Inhaling nicotine and tar. Exhaling carbon dioxide.
"And your madness."
He laughed at this, and his lips were thin and pale. Inhaling calm. Exhaling worry and hurt.
"I wonder where he went," Floorboy remarked in a solemn tone.
"He's probably living high life chasing rats in the underground," I said comfortingly.
"He was the only one I ever loved," said the boy who spent most of his days on the floor, and at this confession I had a complex emotion.
"This place is in shambles," complained Alfie from under the bedsheets. He didn't really want to speak, he just wished for some attention. I had another complex emotion upon realising this. "We should do something about it."
"We could re-arrange the furniture," suggested Floorboy while crushing out the last glow of his ciggarette onto the windowsill, which was already quite blackened by previously put-out fags.

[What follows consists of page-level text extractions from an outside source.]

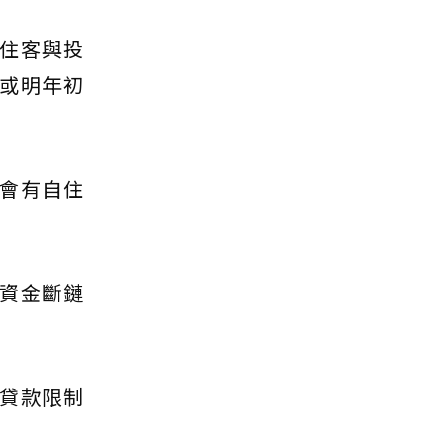
住客與投
或明年初
會有自住
資金斷鏈
貸款限制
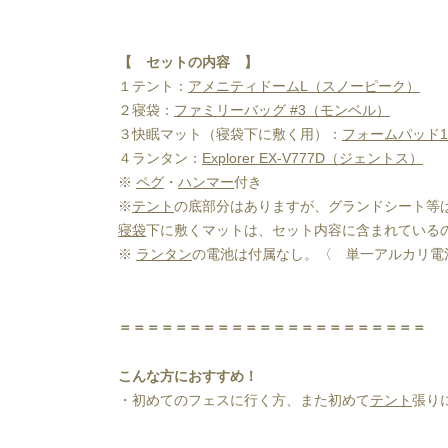
【　セットの内容　】
１テント：
アメニティドームL（スノーピーク）
２寝袋：
ファミリーバッグ #3（モンベル）
３快眠マット（寝袋下に敷く用）：
フォームパッド1
４ランタン：
Explorer EX-V777D（ジェントス）
※ 
ペグ
・
ハンマー
付き
※
テント
の底部分はありますが、グランドシート等
寝袋
下に敷くマットは、セット内容に含まれている
※ 
ランタン
の電池は付属なし。〈　単一アルカリ電
＝＝＝＝＝＝＝＝＝＝＝＝＝＝＝＝＝＝＝＝＝＝
こんな方におすすめ！
・初めてのフェスに行く方、また初めて
テント
張り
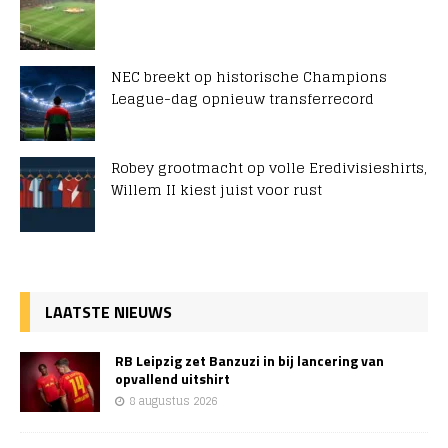
NEC breekt op historische Champions
League-dag opnieuw transferrecord
Robey grootmacht op volle Eredivisieshirts,
Willem II kiest juist voor rust
LAATSTE NIEUWS
RB Leipzig zet Banzuzi in bij lancering van
opvallend uitshirt
8 augustus 2026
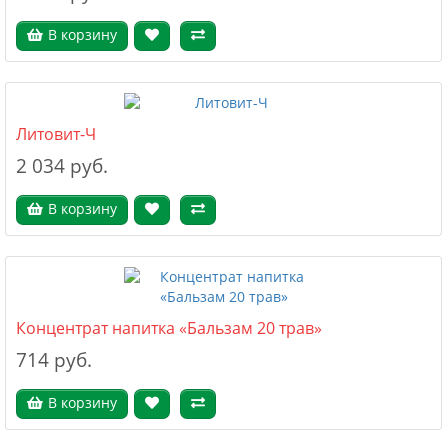
В корзину
Литовит-Ч
2 034 руб.
В корзину
Концентрат напитка «Бальзам 20 трав»
714 руб.
В корзину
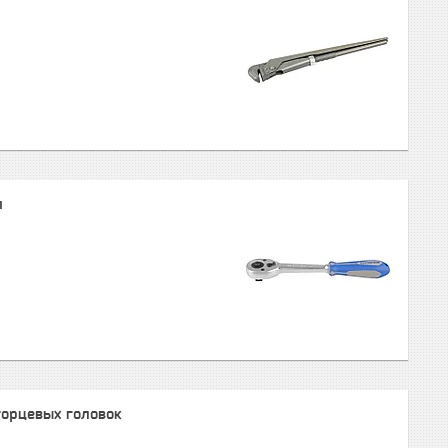
и
орцевых головок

Alfie and I looked around the small room. There were two rickety old chairs by the other window, and a television set on the floor and an ashtray, and the big white bed that we all shared. There were two cardboard boxes in the small passageway leading to the kitchen, and these contained our clothes and other humble possessions. We also had a meagre safe underneath the bed, and in it lay only a few bags of benzoylmethyl ecgonine and a ruby on a thin golden chain.
"We have nothing to re-arrange," we said in unison.
I laughed because there was nothing else to do.
Life crept on much in this fashion for months on end until one evening when Alfie found Floorboy on the roof of my mouth and suddenly we weren't three musketeers anymore but more like one half of the Beatles and a Yoko. Alfie shouted like Floorboy used to shout when he was in his worst distress and we knew it was serious because he ran out the doors, down the stairs and out onto the summer street and off into the sunset and all the while we could hear him yelling out his agony.
"Will he be alright?" Floorboy asked, but it was no use because I was flat out on the floor, weeping my misery onto the wise old wood.
Alfie returned the next morning. I sat up in the bed I'd crawled up into, and I knew he was there before I saw him in the doorway. He stared at me without seeing me for so long that I understood that he was contemplating murdering us, so I gently sat back and waited for him to reach a decision. Floorboy was snoring next to the safe, and his nose was powdery and his cheeks salty.
He didn't kill us, but he looked at me and his entire being expressed a huge, hurting Why.
"We just wanted to numb the loneliness for a while," I explained.
And Floorboy concurred, "I don't think being miserable is even half as bad as it's blown up to be."
But why does Life have to be such a let-down?
we didn't want to tell you because we knew it'd break your heart, BUT WE ALL SAW IT.
Jag tror att du tänker på mig väldigt sällan, men att du påminns mig ofta. Och att det är detta oförutsedda som gör att det gör ont.